Needless to say, attorneys are now in uncharted territory, with the shutdown already the longest in U.S. history.
“It’s going to create a lot of confusion when things open up,” said Daniel Yonan, a director at Sterne Kessler Goldstein & Fox PLLC and leader of the firm’s ITC practice group. “There’s going to be a lot of things filed the day after the commission opens, and there’s going to be a lot of rescheduling and juggling around.”
Smith Brittingham was an investigative attorney at the ITC in 1996, when the government reopened after a then-record 21-day shutdown. While he doesn’t recall bedlam when the commission returned to work, he noted the ITC’s current patent caseload is almost four times what it was then.
“I think in the modern area, with more cases pending, there’s likely to be a fair amount of reshuffling when the government eventually reopens,” said Brittingham, who now leads the ITC litigation practice at Finnegan Henderson Garrett & Dunner LLP.
The shutdown has already affected a high-profile dispute between Apple Inc. and Qualcomm Inc. An ITC judge’s initial determination in a case where Qualcomm has accused Apple of infringing several patents was due Tuesday, a deadline that came and went with no decision.
And there could more such situations in the coming weeks.
Currently, there are 14 active patent investigations, either in front of a judge or the full ITC, that are scheduled to be completed within the next 90 days, according to agency records. This includes a second case between Apple and Qualcomm that is being considered by the full commission.
Dozens more investigations are still in earlier stages, having been started more recently.
Calls to the ITC’s press office went unanswered Thursday, and an email to a commission spokeswoman with questions about the impact of the shutdown was returned with an automatic reply that she would be unable to respond until the ITC receives funding.
With the ITC effectively shuttered, Brittingham said litigants have been coming up with their own solutions in the context of each case, working to “keep them moving as best we can.” This includes things like exchanging expert reports or witness statements with the other side.

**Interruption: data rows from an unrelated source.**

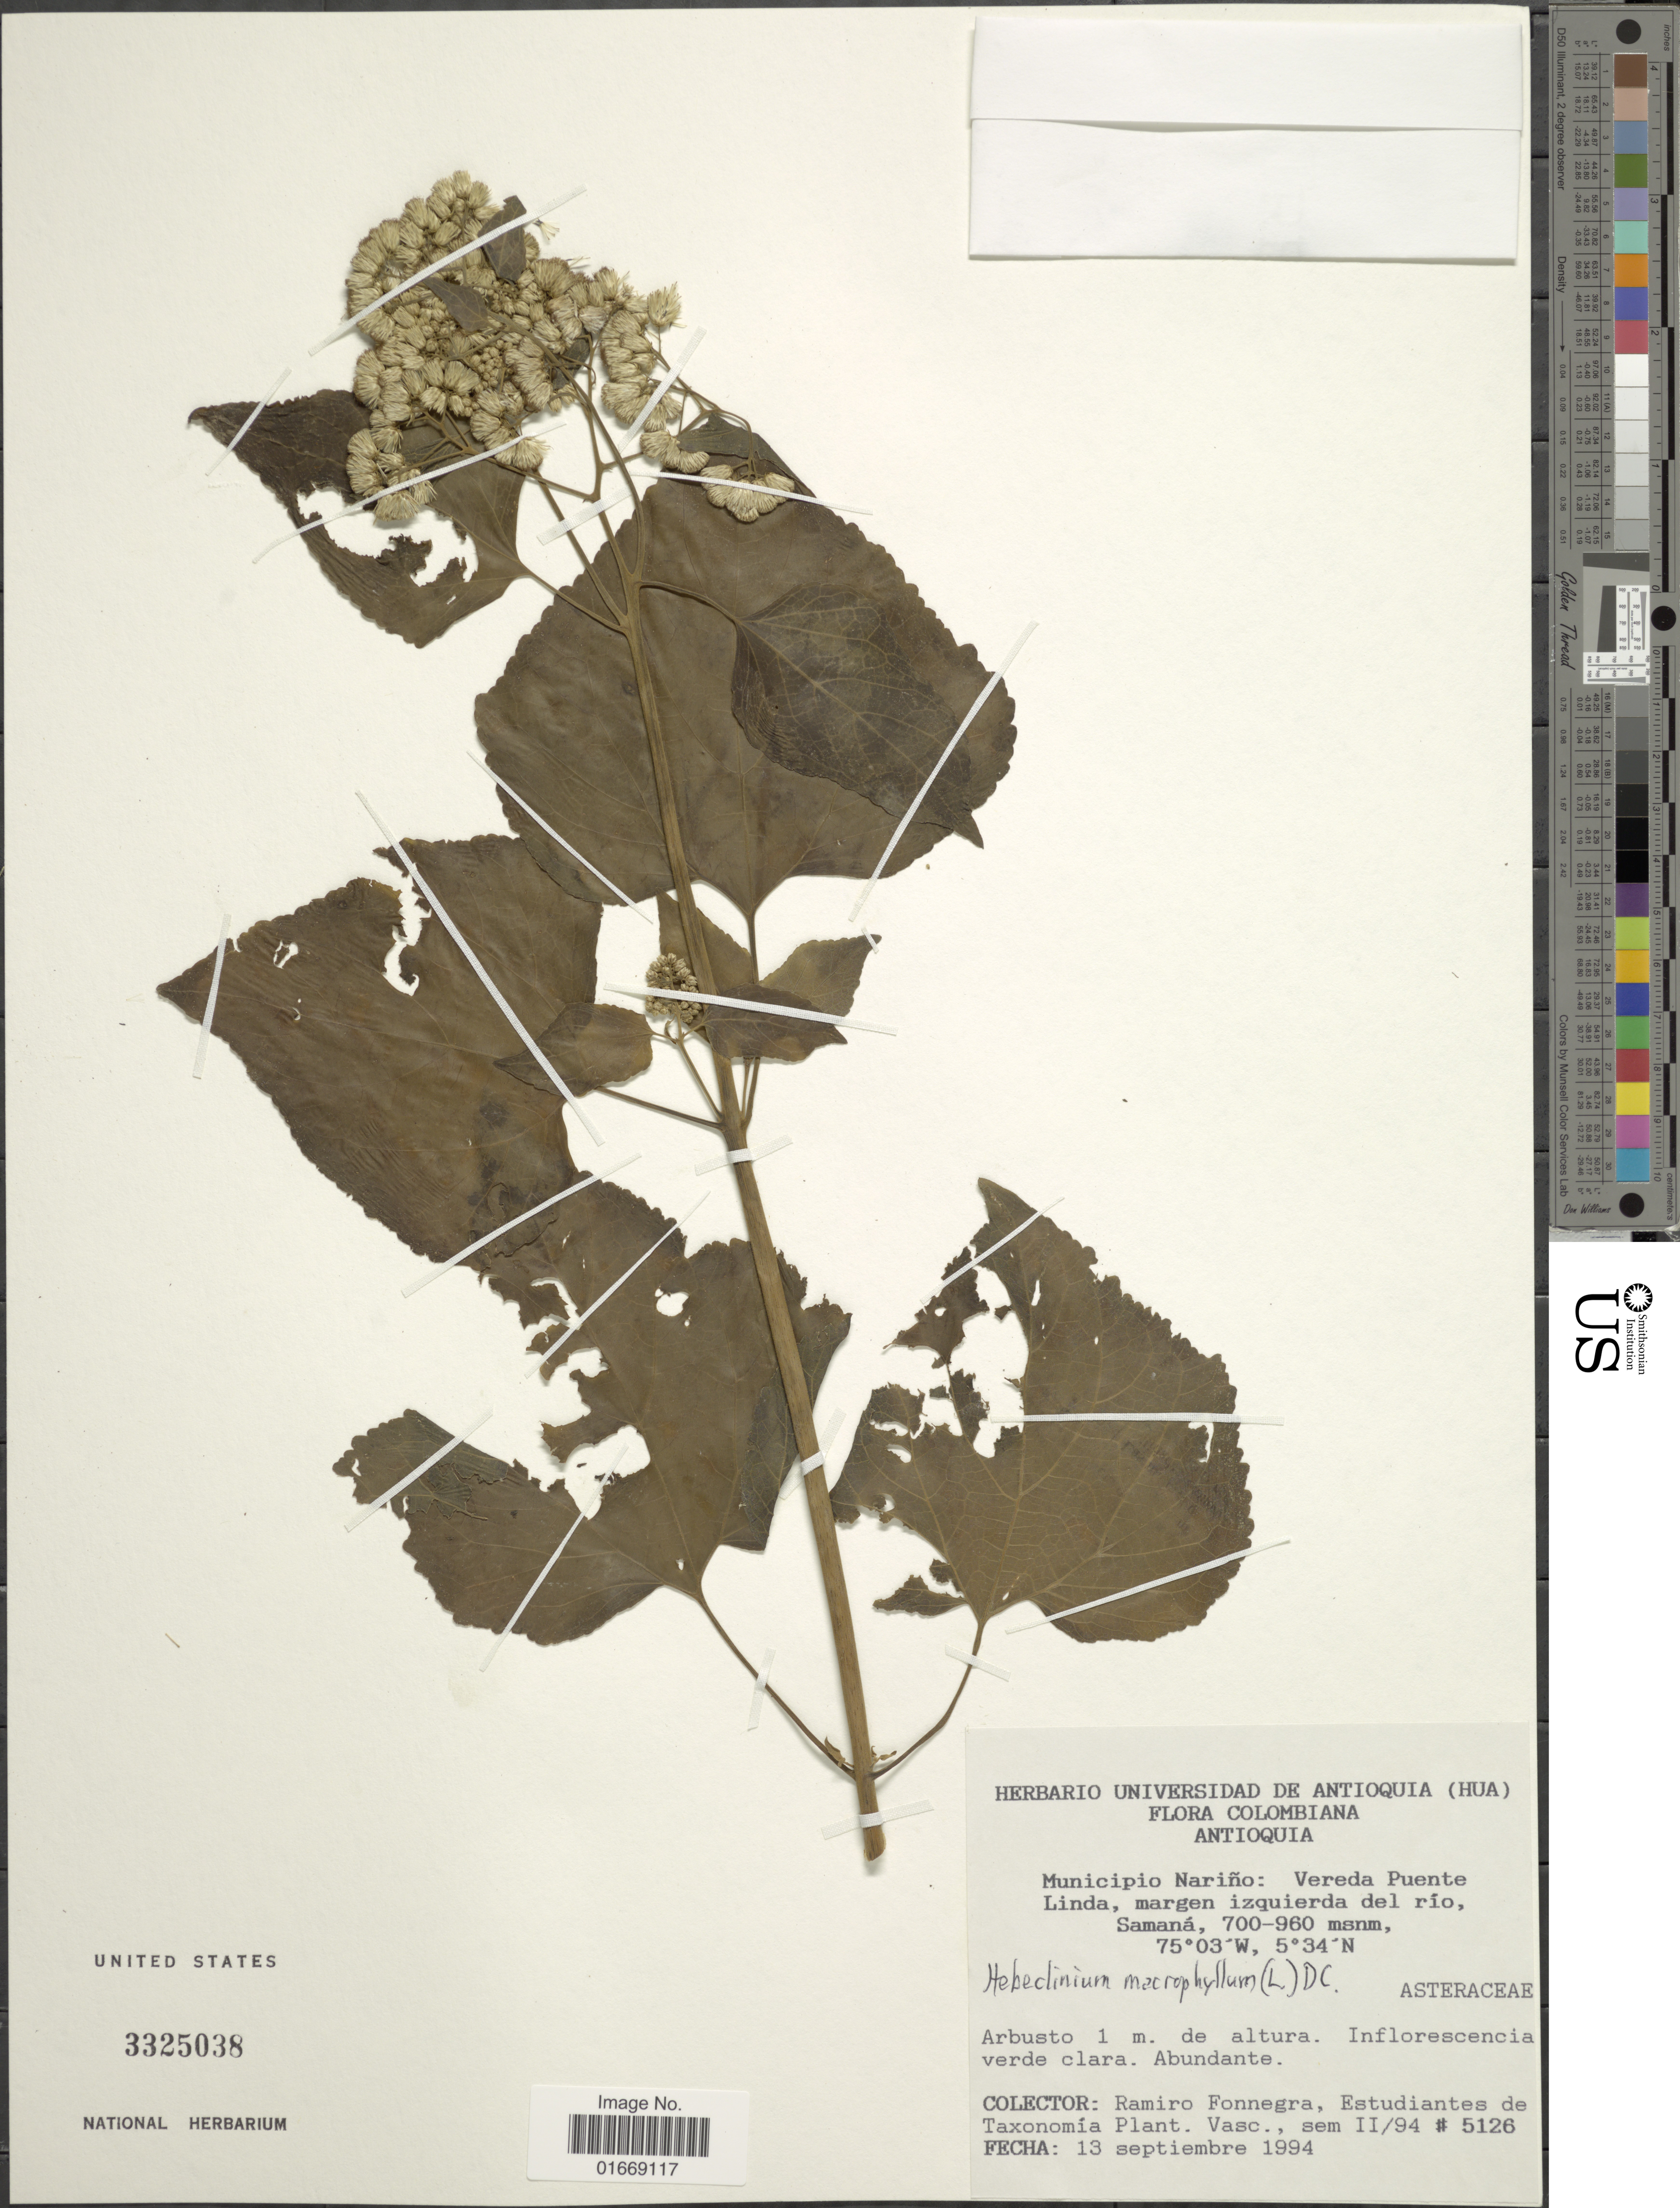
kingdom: Plantae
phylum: Tracheophyta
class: Magnoliopsida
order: Asterales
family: Asteraceae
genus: Hebeclinium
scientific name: Hebeclinium macrophyllum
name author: (L.) DC.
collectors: R. Fonnegra G. & Estudiantes de Taxonomía de Plant. Vasculares sem., II/94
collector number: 5126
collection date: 1994-09-13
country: Colombia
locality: Antioquia, Municipio Narino, Vereda Puente Linda, margen izquierda del rio, Samana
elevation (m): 700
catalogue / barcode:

“Everyone who does this kind of work knows that the ITC still expects to try and finish these cases as quickly as possible, even when they’re shut down,” he said. “That means you cannot assume the ITC will tolerate no activity for a month or two months during a shutdown.”
But there comes a point when the two sides have to appear before a judge. Cases that are further along in the investigation, awaiting a trial or a Markman hearing, for example, are stuck somewhat in a holding pattern waiting for the commission to reopen.
Following the last substantial shutdown in 2013, the ITC extended certain deadlines. When the government eventually reopens, attorneys expect judges will handle cases on an individual basis, rescheduling missed hearings and deciding when it is appropriate to push back deadlines.
“Overall, for cases that are not in the very early stage of the process, it is highly likely that they will have wholly new schedules set and more than likely will see the schedule pushed out,” Sobin said. “By how much may depend [judge by judge] in terms of what they can do with their schedule.”
The typical target date for a decision from the ITC in a patent case is 16 months after the investigation is started, although that is not a requirement. Under the law, the commission is only mandated to complete its investigation at the “earliest practicable time.”
The ITC doesn’t have the same flexibility in other investigations that it conducts, such as antidumping investigations. Sobin questioned if investigations with statutory deadlines will get pushed to the front of the line once the government reopens, while patent cases take a backseat.
“In that sense, it’s not just delays that are the natural result of losing this much time within the [patent] part of the docket,” Sobin said. “It’s also the potential that other trade cases will crowd out ... the available schedule time and essentially make the problem worse."